■ **What to do**
Copy out the lines below that hold the word "Right".

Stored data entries
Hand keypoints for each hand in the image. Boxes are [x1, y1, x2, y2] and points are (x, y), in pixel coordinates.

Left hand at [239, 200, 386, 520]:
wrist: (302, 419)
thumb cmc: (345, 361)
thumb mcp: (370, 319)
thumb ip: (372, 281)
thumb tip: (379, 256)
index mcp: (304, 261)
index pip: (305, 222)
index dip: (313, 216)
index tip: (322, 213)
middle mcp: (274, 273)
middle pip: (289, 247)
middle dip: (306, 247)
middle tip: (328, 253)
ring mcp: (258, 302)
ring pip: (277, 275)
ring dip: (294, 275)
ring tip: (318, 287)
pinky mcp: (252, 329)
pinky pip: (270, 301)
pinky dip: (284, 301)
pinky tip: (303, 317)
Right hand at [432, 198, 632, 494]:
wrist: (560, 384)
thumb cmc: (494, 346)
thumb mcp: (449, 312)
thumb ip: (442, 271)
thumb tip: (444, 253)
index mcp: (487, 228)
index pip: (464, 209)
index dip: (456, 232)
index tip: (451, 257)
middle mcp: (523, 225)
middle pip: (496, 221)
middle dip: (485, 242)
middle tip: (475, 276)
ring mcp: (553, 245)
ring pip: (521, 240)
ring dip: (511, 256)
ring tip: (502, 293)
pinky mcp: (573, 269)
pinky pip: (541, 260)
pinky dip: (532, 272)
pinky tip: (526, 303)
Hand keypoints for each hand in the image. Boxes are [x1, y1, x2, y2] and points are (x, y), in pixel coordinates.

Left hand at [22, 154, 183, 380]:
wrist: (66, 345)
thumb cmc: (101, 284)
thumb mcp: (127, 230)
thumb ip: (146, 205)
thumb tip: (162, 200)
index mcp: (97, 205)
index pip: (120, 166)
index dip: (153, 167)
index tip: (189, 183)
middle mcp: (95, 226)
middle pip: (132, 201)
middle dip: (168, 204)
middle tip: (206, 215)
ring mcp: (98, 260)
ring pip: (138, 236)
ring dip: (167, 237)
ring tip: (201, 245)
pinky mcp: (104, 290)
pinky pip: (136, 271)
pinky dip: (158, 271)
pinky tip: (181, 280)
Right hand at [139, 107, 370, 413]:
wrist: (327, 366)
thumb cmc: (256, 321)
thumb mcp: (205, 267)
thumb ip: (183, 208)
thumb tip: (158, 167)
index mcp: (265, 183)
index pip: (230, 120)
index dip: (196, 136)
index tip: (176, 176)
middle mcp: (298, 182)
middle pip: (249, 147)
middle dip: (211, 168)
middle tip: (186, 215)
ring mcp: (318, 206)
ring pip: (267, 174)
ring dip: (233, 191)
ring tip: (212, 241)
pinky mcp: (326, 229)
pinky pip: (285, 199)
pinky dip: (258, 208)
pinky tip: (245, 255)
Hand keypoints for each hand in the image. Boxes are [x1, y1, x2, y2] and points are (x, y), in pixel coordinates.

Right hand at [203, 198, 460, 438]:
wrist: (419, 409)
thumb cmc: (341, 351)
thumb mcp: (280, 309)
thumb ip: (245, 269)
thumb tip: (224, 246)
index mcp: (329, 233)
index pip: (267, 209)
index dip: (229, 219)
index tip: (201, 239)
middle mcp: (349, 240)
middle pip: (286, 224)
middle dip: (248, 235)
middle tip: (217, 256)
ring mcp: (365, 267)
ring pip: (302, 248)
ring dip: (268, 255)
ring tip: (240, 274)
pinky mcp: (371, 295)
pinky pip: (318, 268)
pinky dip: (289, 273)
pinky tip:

■ **Response below**
Right hand at [432, 198, 632, 494]:
Right hand at [139, 107, 370, 413]:
Right hand at [203, 198, 460, 438]:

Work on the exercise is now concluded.